DUTIES AND RESPONSIBILITIES OF
CHIEF EXECUTIVE OFFICER AND PRESIDENT
- Xxxxxx a corporate culture that promotes ethical practices, encourages
individual integrity, fulfills social responsibility, and is conducive to
attracting, retaining and motivating a diverse group of top-quality
employees at all levels.
- Work with the Board of Directors of the Company and the Bank to develop a
long-term strategy for the Employer that creates shareholder value.
- Develop and recommend to the Board of Directors of the Company and the
Bank annual business plans and budgets that support the Employer's
long-term strategy.
- Manage the day-to-day business affairs of the Employer appropriately.
- Use best efforts to achieve the Employer's financial and operating goals
and objectives.
- Use best efforts to improve the quality and value of the products and
services provided by the Employer.
- Use best efforts to ensure that the Employer maintains a satisfactory
competitive position within its industry.

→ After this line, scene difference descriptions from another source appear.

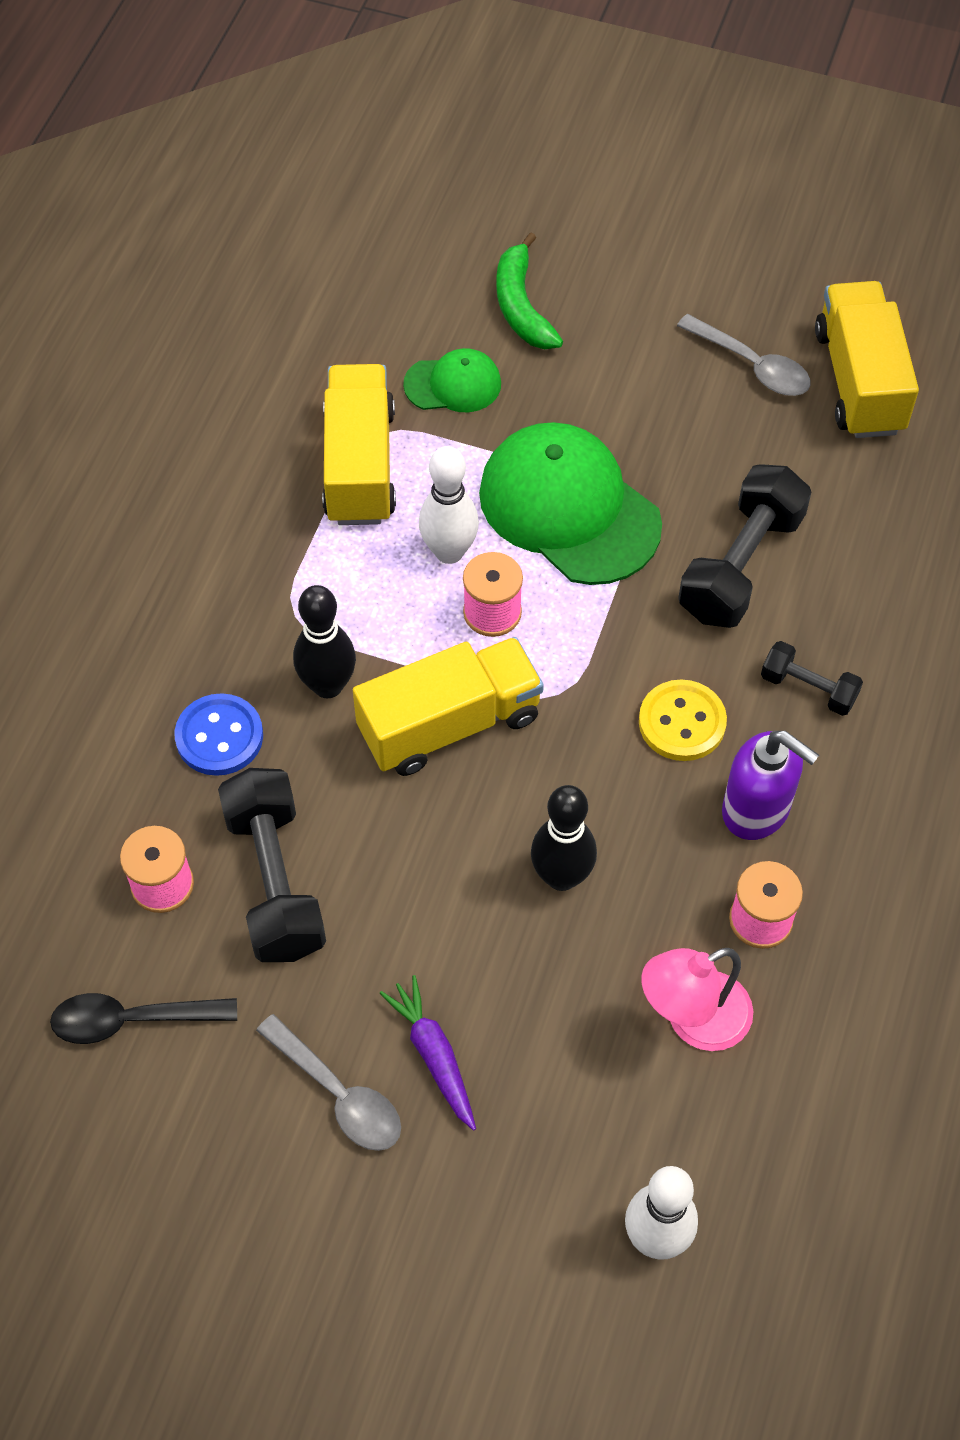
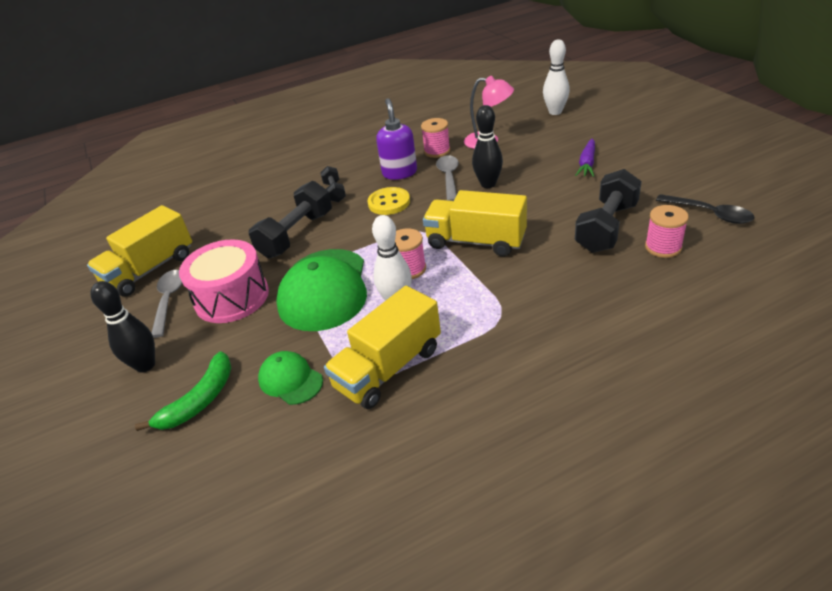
camera: 130 degrees left, 20 degrees down
(219, 736) = (588, 286): blue button -> none
(328, 685) = (514, 280): black bowling pin -> black bowling pin (145, 365)
(338, 1094) = (633, 167): grey spoon -> grey spoon (449, 178)
(676, 421) = (232, 297): none -> pink drum
(741, 566) = (296, 235): black dumbbell -> black dumbbell turned 45 degrees counterclockwise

- Develop an effective management team and an active plan for its
development and succession, and make recommendations to each Board of
Directors regarding hiring, firing and compensation.
- Implement major corporate policies as may be developed from time to time
by each Board of Directors.
- Discharge such other duties and accept such other responsibilities as may
be delegated by each Board of Directors from time to time during the Term.